INFORMATION GIVEN: Begin
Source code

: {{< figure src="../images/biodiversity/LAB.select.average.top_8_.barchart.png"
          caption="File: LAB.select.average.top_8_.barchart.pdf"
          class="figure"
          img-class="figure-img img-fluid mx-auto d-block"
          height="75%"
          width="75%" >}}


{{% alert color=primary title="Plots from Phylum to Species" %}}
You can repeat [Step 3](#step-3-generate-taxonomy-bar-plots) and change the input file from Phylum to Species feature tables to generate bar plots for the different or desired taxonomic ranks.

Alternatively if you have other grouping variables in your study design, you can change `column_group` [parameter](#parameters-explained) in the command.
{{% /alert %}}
INFORMATION GIVEN: End
WORK REQUEST: Filter the listing for the word "Species" and copy each line that has it.

WRITTEN RESPONSE:
{{% alert color=primary title="Plots from Phylum to Species" %}}
You can repeat [Step 3](#step-3-generate-taxonomy-bar-plots) and change the input file from Phylum to Species feature tables to generate bar plots for the different or desired taxonomic ranks.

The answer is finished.